Another one of the same age bracket and I would not want lots of small gifts no matter how meaningful they were.

Is rather be taken out for a meal.

howmanyleftfeet · 24/04/2019 01:37

If your aunt works in a school, then I'm guessing stationary could be a good gift? Either anywhere local that sells cheap and fun stationary, and/or shop around for bargains on better quality stuff.

eg TK Maxx has some good bargains on pens. Seriously, WHO spends £92 on a pen?!! Reduced to £25 here:

www.tkmaxx.com/uk/en/home/hobbies+leisure/books+stationery/stationery/c/04100520?q=&sort=publishedDate-desc&facets=stockLevelStatus:inStock&page=0

choli · 24/04/2019 01:45

Is this sort of thinking the result of being brought up with the whole "buy lots of crap so they have lots to open at Christmas " thing? Believe me, no 50 year old wants that. One good present please, she is not a spoiled toddler.

howmanyleftfeet · 24/04/2019 01:54

Believe me, no 50 year old wants that.
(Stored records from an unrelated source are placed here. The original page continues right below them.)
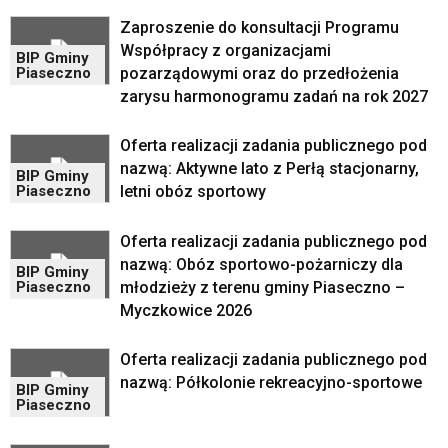
wyposażona
Zaproszenie do konsultacji Programu
w
Współpracy z organizacjami
dedykowane
BIP Gminy
skróty
pozarządowymi oraz do przedłożenia
Piaseczno
klawiaturowe,
zarysu harmonogramu zadań na rok 2027
zatem
nawigacja
Oferta realizacji zadania publicznego pod
obsługiwana
nazwą: Aktywne lato z Perłą stacjonarny,
BIP Gminy
jest
letni obóz sportowy
Piaseczno
w
standardowy
sposób.
Oferta realizacji zadania publicznego pod
Na
nazwą: Obóz sportowo-pożarniczy dla
BIP Gminy
stronie
młodzieży z terenu gminy Piaseczno –
Piaseczno
mogą
Myczkowice 2026
się
znajdować
Oferta realizacji zadania publicznego pod
powszechnie
nazwą: Półkolonie rekreacyjno-sportowe
używane
BIP Gminy
Piaseczno
elementy
wideo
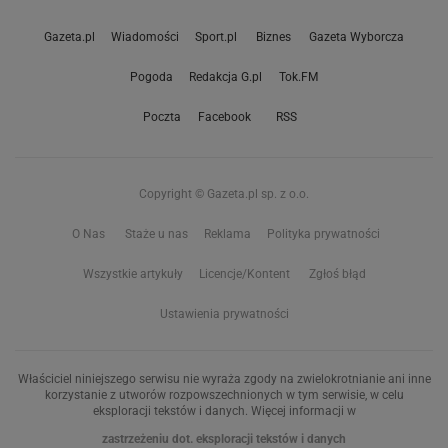
Gazeta.pl
Wiadomości
Sport.pl
Biznes
Gazeta Wyborcza
Pogoda
Redakcja G.pl
Tok.FM
Poczta
Facebook
RSS
Copyright © Gazeta.pl sp. z o.o.
O Nas
Staże u nas
Reklama
Polityka prywatności
Wszystkie artykuły
Licencje/Kontent
Zgłoś błąd
Ustawienia prywatności
Właściciel niniejszego serwisu nie wyraża zgody na zwielokrotnianie ani inne
korzystanie z utworów rozpowszechnionych w tym serwisie, w celu
eksploracji tekstów i danych. Więcej informacji w
zastrzeżeniu dot. eksploracji tekstów i danych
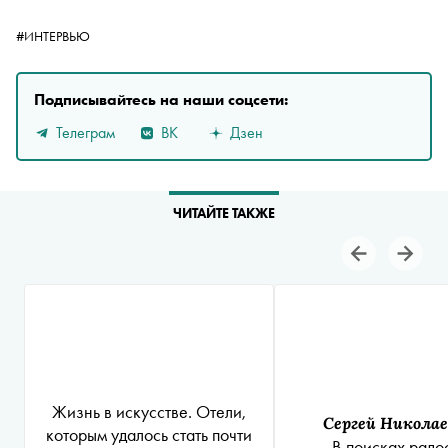
#ИНТЕРВЬЮ
Подписывайтесь на наши соцсети:
Телеграм
ВК
Дзен
ЧИТАЙТЕ ТАКЖЕ
Жизнь в искусстве. Отели,
Сергей Никола
которым удалось стать почти
В поисках радо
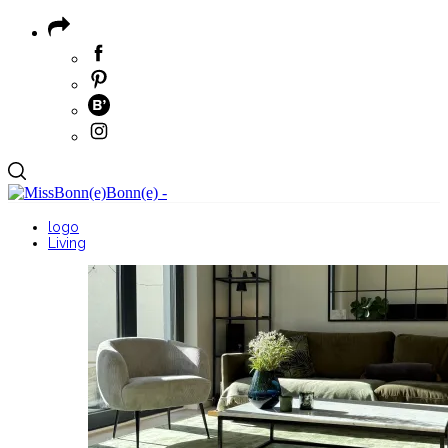
logo
Living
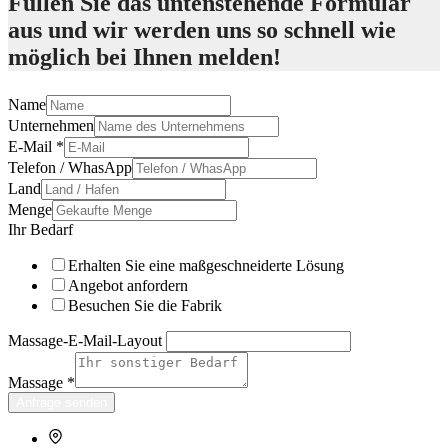
Füllen Sie das untenstehende Formular
aus und wir werden uns so schnell wie
möglich bei Ihnen melden!
Name
Unternehmen
E-Mail
*
Telefon / WhasApp
Land
Menge
Ihr Bedarf
Erhalten Sie eine maßgeschneiderte Lösung
Angebot anfordern
Besuchen Sie die Fabrik
Massage-E-Mail-Layout
Massage
*
Anfrage senden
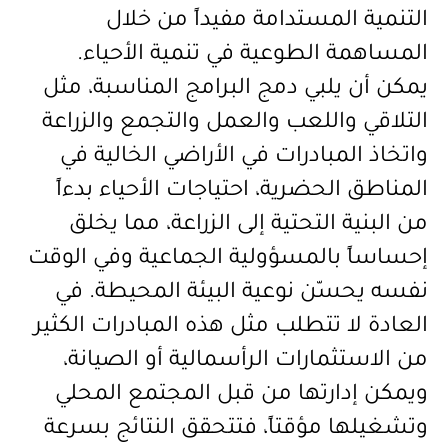
التنمية المستدامة مفيداً من خلال
المساهمة الطوعية في تنمية الأحياء.
يمكن أن يلبي دمج البرامج المناسبة، مثل
التلاقي واللعب والعمل والتجمع والزراعة
واتخاذ المبادرات في الأراضي الخالية في
المناطق الحضرية، احتياجات الأحياء بدءاً
من البنية التحتية إلى الزراعة، مما يخلق
إحساساً بالمسؤولية الجماعية وفي الوقت
نفسه يحسّن نوعية البيئة المحيطة. في
العادة لا تتطلب مثل هذه المبادرات الكثير
من الاستثمارات الرأسمالية أو الصيانة،
ويمكن إدارتها من قبل المجتمع المحلي
وتشغيلها مؤقتاً، فتتحقق النتائج بسرعة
One good present please, she is not a spoiled toddler.

JFC - MN loves to disagree!

My next big birthday will be 50 and I'd love this. The OP isn't buying a bunch of tat - she's being thoughtful and trying to get things her aunt will like, hence this thread. I'd love it if my family went to all this effort for a big birthday of mine.

I've seen someone do this for a friend on his 40th and he was genuinely touched.

elp30 · 24/04/2019 02:56

Personally, I am 49 this year and I'm getting more intentional with my belongings. I've come to the realization that my memories are not wrapped up in things so I am releasing a great deal of items from my home. I know a great deal of people my age who are doing the same thing. Don't get me wrong, your idea of the 50 gifts comes from a generous heart but gifts may not be what your aunt wants from you.

If it was me and it was my niece partaking in a special gesture and keeping with the 50 for 50 theme, perhaps you could write your aunt a daily letter, starting 50 days before her birthday. They don't have to be full on letters, perhaps more of a note but you can write her about a special memory you have of her, a lesson you learned from her, a special photograph of her or of something that connects you to her and why it means a lot to you, or a small token and explain why it reminds you of her, etc... Every day, for 50 days, she'll know you have thought of her. To me, that's more special than a mini Prosecco. C'mon, MINI, I would want a case! Lol

Obviously, OP, you know your aunt better than anyone and if you think she would enjoy opening 50 small gifts, then enjoy your shopping.